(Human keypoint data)
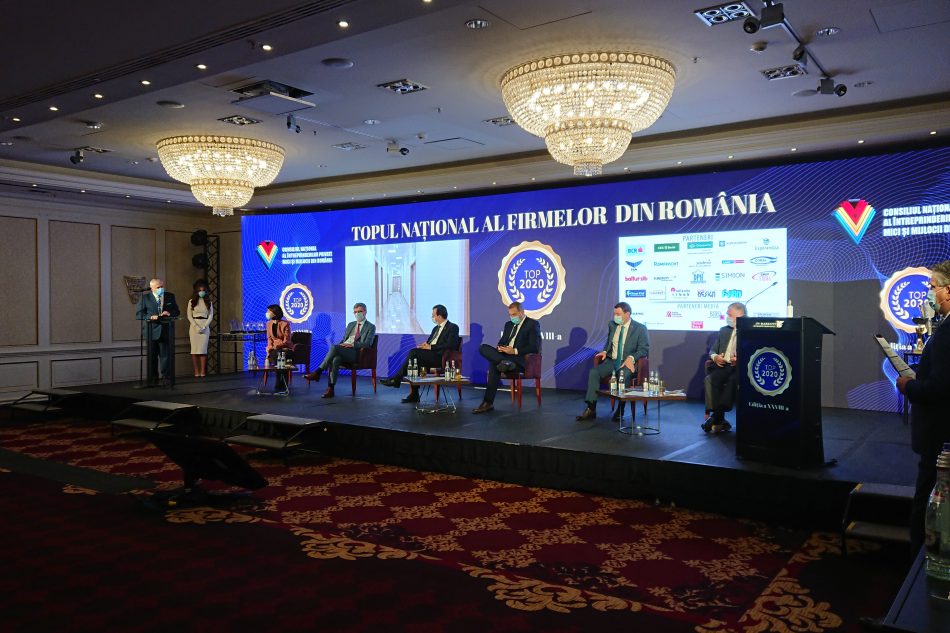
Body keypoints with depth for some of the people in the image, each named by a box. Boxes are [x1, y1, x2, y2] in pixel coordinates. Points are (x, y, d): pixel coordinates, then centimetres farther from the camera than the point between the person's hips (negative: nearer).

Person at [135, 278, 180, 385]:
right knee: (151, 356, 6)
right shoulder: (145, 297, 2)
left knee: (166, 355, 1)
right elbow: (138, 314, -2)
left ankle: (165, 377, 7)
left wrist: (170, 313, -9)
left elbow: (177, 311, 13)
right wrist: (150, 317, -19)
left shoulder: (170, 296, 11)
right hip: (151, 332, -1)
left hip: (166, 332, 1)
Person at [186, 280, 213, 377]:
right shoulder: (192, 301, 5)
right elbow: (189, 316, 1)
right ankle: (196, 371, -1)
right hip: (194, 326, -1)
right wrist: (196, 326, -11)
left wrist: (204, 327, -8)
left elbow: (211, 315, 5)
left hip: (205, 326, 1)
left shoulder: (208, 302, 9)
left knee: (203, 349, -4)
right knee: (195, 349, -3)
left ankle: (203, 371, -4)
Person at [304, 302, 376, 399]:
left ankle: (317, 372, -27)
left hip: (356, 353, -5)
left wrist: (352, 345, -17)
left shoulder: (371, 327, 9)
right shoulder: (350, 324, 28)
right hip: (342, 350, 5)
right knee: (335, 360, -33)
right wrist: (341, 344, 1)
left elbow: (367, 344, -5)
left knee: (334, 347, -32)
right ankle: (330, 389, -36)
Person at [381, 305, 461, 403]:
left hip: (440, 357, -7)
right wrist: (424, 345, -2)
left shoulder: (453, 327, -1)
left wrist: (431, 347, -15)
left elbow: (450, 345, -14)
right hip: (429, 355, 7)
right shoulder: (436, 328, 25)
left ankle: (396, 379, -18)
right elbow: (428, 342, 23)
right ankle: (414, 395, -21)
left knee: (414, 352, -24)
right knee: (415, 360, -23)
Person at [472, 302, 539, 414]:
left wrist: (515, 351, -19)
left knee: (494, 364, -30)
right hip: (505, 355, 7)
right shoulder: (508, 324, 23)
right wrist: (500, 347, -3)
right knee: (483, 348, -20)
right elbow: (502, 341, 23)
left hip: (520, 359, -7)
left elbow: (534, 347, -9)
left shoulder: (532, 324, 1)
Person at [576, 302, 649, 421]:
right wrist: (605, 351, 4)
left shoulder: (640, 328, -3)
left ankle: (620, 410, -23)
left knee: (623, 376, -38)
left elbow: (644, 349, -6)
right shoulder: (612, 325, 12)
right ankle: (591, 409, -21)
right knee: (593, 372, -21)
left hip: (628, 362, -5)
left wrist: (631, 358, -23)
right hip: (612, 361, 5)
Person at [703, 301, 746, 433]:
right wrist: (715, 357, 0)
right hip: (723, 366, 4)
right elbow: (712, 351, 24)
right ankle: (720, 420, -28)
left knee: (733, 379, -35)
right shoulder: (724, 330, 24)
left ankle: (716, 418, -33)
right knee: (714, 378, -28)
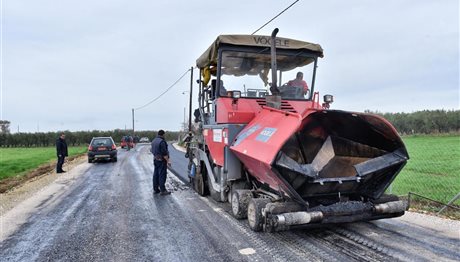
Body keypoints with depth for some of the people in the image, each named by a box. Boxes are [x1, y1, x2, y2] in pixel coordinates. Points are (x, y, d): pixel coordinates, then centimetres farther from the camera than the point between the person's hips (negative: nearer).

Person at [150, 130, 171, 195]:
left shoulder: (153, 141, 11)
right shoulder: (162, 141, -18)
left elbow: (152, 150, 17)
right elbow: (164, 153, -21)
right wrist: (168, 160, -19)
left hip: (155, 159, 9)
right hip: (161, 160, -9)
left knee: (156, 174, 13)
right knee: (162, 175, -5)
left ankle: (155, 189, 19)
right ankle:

▶ Work request:
Where a picture appears, omit it; otherwise reproduce each line above from the first to the one with "left knee: (166, 355, 1)", inclusive.

▶ Answer to this exercise:
Body keypoints with depth for some of the people in the image, each named by a box. Boxes are [x1, y1, x2, y2] in pixel coordinates. Points are (x, y, d): pixel coordinates, then centimetres farther from the camera than the point between the person's hips (negative: nearer).

Person at [135, 278, 180, 385]:
right knee: (151, 356, 6)
right shoulder: (145, 297, 2)
left knee: (166, 355, 1)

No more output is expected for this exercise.